TASK STATEMENT | List every line of text from all the entries below as a numbered list, leaving out blank lines and the pictures.
RECORDS SUPPLIED Start Marker
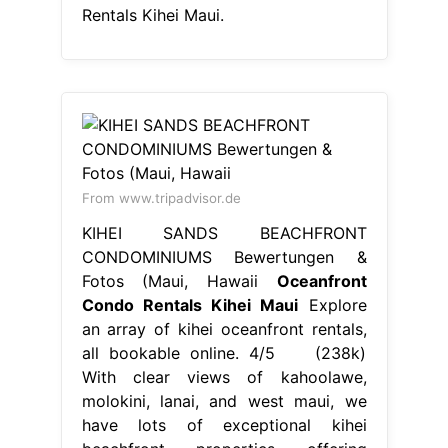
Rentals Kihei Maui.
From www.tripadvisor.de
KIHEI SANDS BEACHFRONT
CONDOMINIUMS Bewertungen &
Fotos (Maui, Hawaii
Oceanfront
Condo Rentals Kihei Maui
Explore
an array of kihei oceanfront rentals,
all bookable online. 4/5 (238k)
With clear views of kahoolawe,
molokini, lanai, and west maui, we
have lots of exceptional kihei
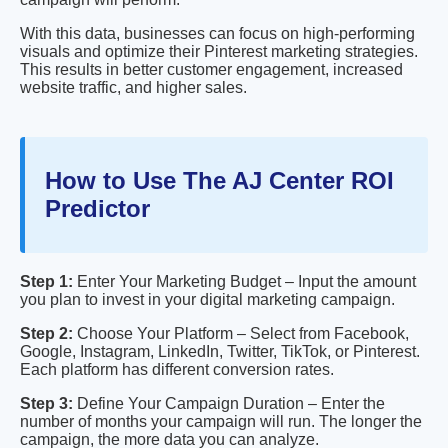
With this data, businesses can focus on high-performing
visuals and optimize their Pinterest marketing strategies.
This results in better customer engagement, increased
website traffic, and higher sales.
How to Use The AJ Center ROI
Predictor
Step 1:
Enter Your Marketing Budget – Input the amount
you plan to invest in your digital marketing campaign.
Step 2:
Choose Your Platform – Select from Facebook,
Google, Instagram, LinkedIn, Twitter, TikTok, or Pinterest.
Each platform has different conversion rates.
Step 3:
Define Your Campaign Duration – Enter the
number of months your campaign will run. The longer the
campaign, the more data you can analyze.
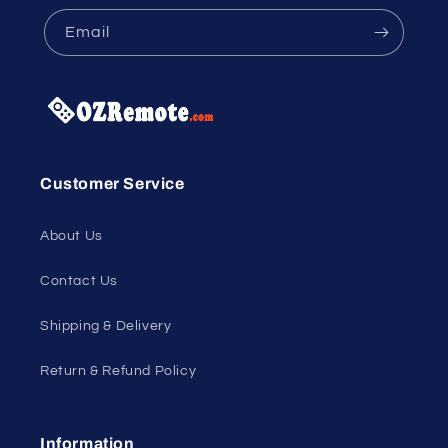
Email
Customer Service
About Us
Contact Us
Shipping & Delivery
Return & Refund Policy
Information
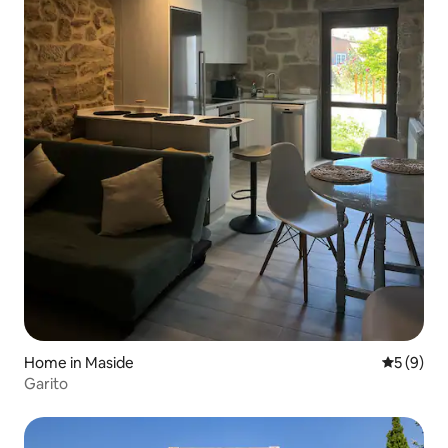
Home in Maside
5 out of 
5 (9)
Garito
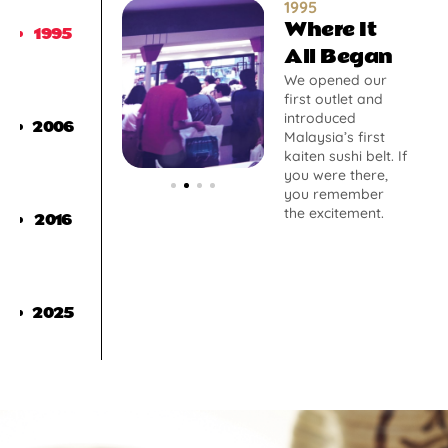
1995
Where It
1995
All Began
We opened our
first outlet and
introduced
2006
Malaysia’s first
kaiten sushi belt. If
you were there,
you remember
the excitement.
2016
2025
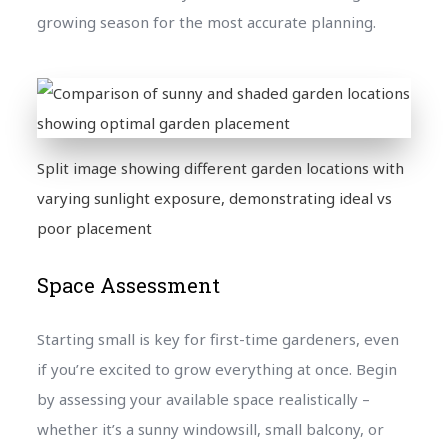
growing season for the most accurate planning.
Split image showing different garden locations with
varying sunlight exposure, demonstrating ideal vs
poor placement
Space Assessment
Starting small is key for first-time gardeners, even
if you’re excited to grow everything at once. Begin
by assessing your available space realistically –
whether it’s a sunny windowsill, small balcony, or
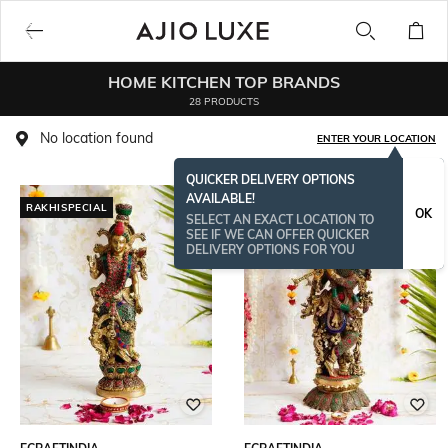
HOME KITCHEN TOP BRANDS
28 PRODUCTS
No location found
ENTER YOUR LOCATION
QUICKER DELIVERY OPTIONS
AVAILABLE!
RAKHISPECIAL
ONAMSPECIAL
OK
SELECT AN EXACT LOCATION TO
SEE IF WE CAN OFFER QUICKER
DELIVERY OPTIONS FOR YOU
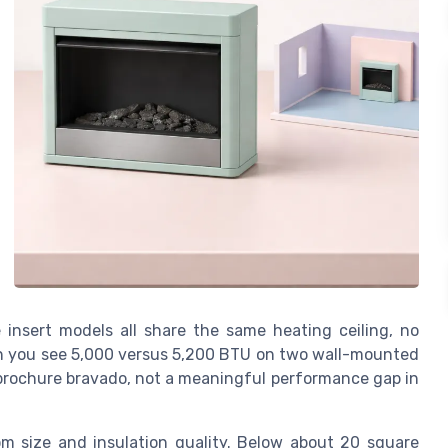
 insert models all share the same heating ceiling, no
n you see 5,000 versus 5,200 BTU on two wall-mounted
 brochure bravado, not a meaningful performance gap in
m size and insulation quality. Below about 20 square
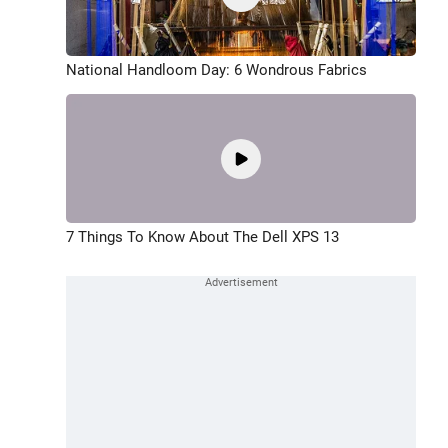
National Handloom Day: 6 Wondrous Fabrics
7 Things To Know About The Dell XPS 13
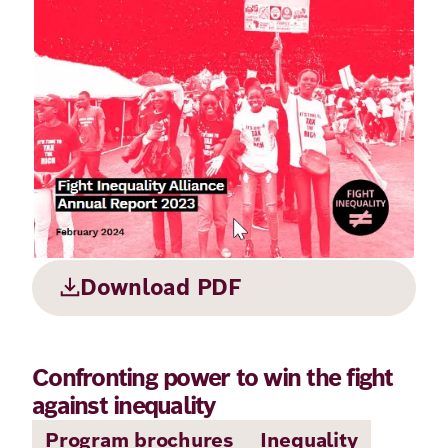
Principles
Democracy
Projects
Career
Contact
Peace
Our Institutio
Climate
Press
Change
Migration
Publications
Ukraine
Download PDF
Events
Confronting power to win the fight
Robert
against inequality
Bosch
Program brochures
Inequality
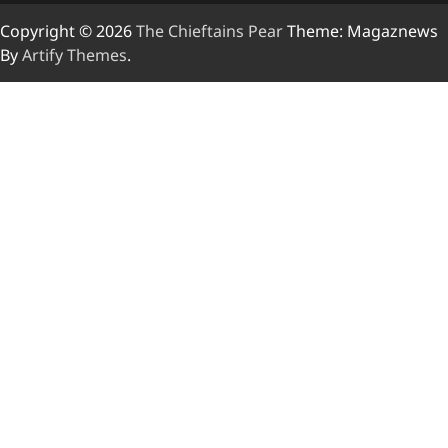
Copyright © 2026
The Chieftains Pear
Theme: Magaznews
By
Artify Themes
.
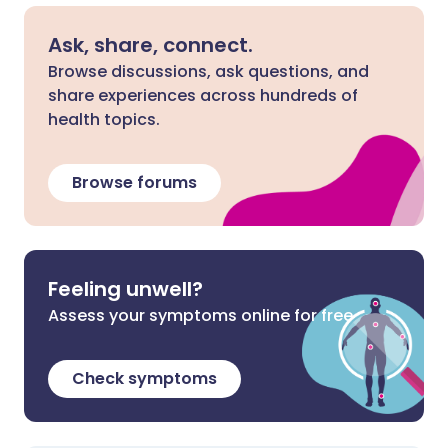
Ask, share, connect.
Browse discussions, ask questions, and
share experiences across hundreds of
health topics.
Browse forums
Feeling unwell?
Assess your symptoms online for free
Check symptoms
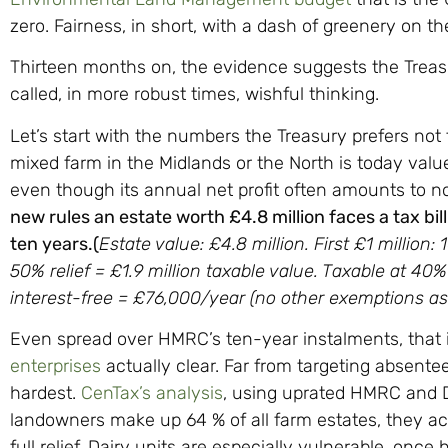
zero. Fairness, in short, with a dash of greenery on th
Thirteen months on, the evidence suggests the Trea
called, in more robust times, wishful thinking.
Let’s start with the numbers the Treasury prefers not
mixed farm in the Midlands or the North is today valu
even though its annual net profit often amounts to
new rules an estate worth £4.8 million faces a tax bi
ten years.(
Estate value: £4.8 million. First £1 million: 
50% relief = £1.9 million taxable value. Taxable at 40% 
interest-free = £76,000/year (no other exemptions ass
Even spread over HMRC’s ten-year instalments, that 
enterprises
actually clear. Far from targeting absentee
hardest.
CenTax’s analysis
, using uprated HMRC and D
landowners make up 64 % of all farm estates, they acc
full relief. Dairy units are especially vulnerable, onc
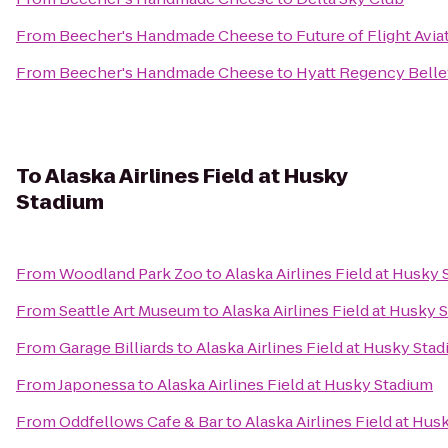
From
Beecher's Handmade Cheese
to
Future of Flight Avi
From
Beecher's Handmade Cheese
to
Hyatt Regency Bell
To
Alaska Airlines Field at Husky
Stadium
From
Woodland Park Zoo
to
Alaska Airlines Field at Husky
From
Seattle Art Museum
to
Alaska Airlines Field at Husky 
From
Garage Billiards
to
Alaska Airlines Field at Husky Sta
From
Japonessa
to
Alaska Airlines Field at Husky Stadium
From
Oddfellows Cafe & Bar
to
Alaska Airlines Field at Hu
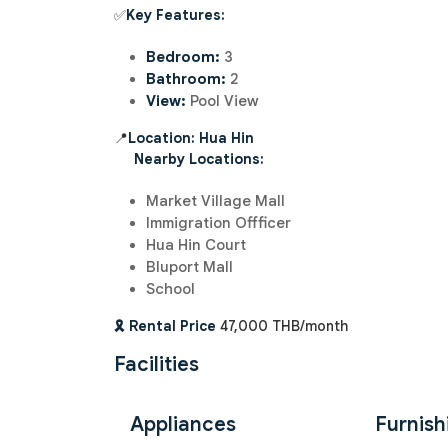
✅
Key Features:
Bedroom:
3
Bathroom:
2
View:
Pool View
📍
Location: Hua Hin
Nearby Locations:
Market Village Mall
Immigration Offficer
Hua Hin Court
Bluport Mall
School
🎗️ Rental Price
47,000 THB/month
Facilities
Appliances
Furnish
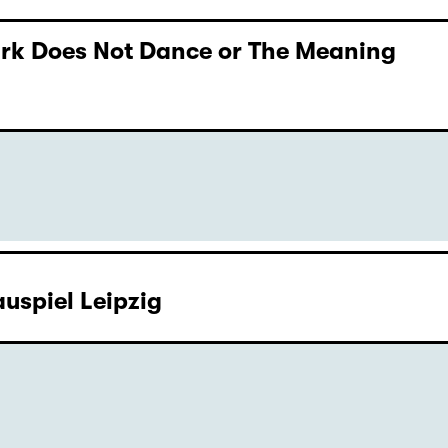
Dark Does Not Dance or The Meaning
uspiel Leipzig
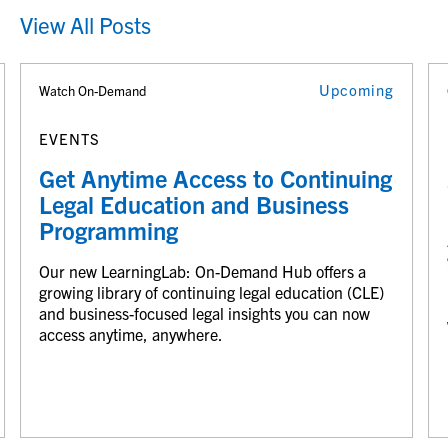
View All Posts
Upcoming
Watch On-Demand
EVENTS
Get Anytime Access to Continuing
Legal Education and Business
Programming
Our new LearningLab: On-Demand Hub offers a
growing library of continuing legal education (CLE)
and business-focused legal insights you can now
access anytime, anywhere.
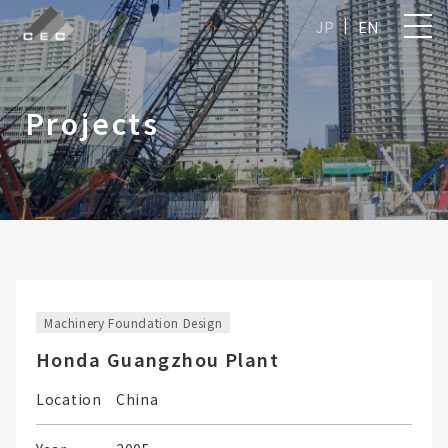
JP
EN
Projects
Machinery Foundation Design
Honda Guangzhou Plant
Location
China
RECORDS SUPPLIED End Marker
TASK OUTPUT |
1. Rentals Kihei Maui.
2. From www.tripadvisor.de
3. KIHEI SANDS BEACHFRONT
4. CONDOMINIUMS Bewertungen &
5. Fotos (Maui, Hawaii
6. Oceanfront
7. Condo Rentals Kihei Maui
8. Explore
9. an array of kihei oceanfront rentals,
10. all bookable online. 4/5 (238k)
11. With clear views of kahoolawe,
12. molokini, lanai, and west maui, we
13. have lots of exceptional kihei
14. With this data, businesses can focus on high-performing
15. visuals and optimize their Pinterest marketing strategies.
16. This results in better customer engagement, increased
17. website traffic, and higher sales.
18. How to Use The AJ Center ROI
19. Predictor
20. Step 1:
21. Enter Your Marketing Budget – Input the amount
22. you plan to invest in your digital marketing campaign.
23. Step 2:
24. Choose Your Platform – Select from Facebook,
25. Google, Instagram, LinkedIn, Twitter, TikTok, or Pinterest.
26. Each platform has different conversion rates.
27. Step 3:
28. Define Your Campaign Duration – Enter the
29. number of months your campaign will run. The longer the
30. campaign, the more data you can analyze.
31. Email
32. Customer Service
33. About Us
34. Contact Us
35. Shipping & Delivery
36. Return & Refund Policy
37. Information
38. Home in Maside
39. 5 out of 
40. 5 (9)
41. Garito
42. 1995
43. Where It
44. 1995
45. All Began
46. We opened our
47. first outlet and
48. introduced
49. 2006
50. Malaysia’s first
51. kaiten sushi belt. If
52. you were there,
53. you remember
54. the excitement.
55. 2016
56. 2025
57. growing season for the most accurate planning.
58. Split image showing different garden locations with
59. varying sunlight exposure, demonstrating ideal vs
60. poor placement
61. Space Assessment
62. Starting small is key for first-time gardeners, even
63. if you’re excited to grow everything at once. Begin
64. by assessing your available space realistically –
65. whether it’s a sunny windowsill, small balcony, or
66. HOME KITCHEN TOP BRANDS
67. 28 PRODUCTS
68. No location found
69. ENTER YOUR LOCATION
70. QUICKER DELIVERY OPTIONS
71. AVAILABLE!
72. RAKHISPECIAL
73. ONAMSPECIAL
74. OK
75. SELECT AN EXACT LOCATION TO
76. SEE IF WE CAN OFFER QUICKER
77. DELIVERY OPTIONS FOR YOU
78.  insert models all share the same heating ceiling, no
79. n you see 5,000 versus 5,200 BTU on two wall-mounted
80.  brochure bravado, not a meaningful performance gap in
81. m size and insulation quality. Below about 20 square
82. National Handloom Day: 6 Wondrous Fabrics
83. 7 Things To Know About The Dell XPS 13
84. Principles
85. Democracy
86. Projects
87. Career
88. Contact
89. Peace
90. Our Institutio
91. Climate
92. Press
93. Change
94. Migration
95. Publications
96. Ukraine
97. Download PDF
98. Events
99. Confronting power to win the fight
100. Robert
101. against inequality
102. Bosch
103. Program brochures
104. Inequality
105. Copyright © 2026
106. The Chieftains Pear
107. Theme: Magaznews
108. By
109. Artify Themes
110. .
111. Ask, share, connect.
112. Browse discussions, ask questions, and
113. share experiences across hundreds of
114. health topics.
115. Browse forums
116. Feeling unwell?
117. Assess your symptoms online for free
118. Check symptoms
119. zero. Fairness, in short, with a dash of greenery on th
120. Thirteen months on, the evidence suggests the Trea
121. called, in more robust times, wishful thinking.
122. Let’s start with the numbers the Treasury prefers not
123. mixed farm in the Midlands or the North is today valu
124. even though its annual net profit often amounts to
125. new rules an estate worth £4.8 million faces a tax bi
126. ten years.(
127. Estate value: £4.8 million. First £1 million: 
128. 50% relief = £1.9 million taxable value. Taxable at 40% 
129. interest-free = £76,000/year (no other exemptions ass
130. Even spread over HMRC’s ten-year instalments, that 
131. enterprises
132. actually clear. Far from targeting absentee
133. hardest.
134. CenTax’s analysis
135. , using uprated HMRC and D
136. landowners make up 64 % of all farm estates, they acc
137. full relief. Dairy units are especially vulnerable, onc
138. From
139. Beecher's Handmade Cheese
140. to
141. Future of Flight Avi
142. From
143. Beecher's Handmade Cheese
144. to
145. Hyatt Regency Bell
146. To
147. Alaska Airlines Field at Husky
148. Stadium
149. From
150. Woodland Park Zoo
151. to
152. Alaska Airlines Field at Husky
153. From
154. Seattle Art Museum
155. to
156. Alaska Airlines Field at Husky 
157. From
158. Garage Billiards
159. to
160. Alaska Airlines Field at Husky Sta
161. From
162. Japonessa
163. to
164. Alaska Airlines Field at Husky Stadium
165. From
166. Oddfellows Cafe & Bar
167. to
168. Alaska Airlines Field at Hu
169. ✅
170. Key Features:
171. Bedroom:
172. 3
173. Bathroom:
174. 2
175. View:
176. Pool View
177. 📍
178. Location: Hua Hin
179. Nearby Locations:
180. Market Village Mall
181. Immigration Offficer
182. Hua Hin Court
183. Bluport Mall
184. School
185. 🎗️ Rental Price
186. 47,000 THB/month
187. Facilities
188. Appliances
189. Furnish
190. Dark Does Not Dance or The Meaning
191. uspiel Leipzig
192. View All Posts
193. Upcoming
194. Watch On-Demand
195. EVENTS
196. Get Anytime Access to Continuing
197. Legal Education and Business
198. Programming
199. Our new LearningLab: On-Demand Hub offers a
200. growing library of continuing legal education (CLE)
201. and business-focused legal insights you can now
202. access anytime, anywhere.
203. JP
204. EN
205. Projects
206. Machinery Foundation Design
207. Honda Guangzhou Plant
208. Location
209. China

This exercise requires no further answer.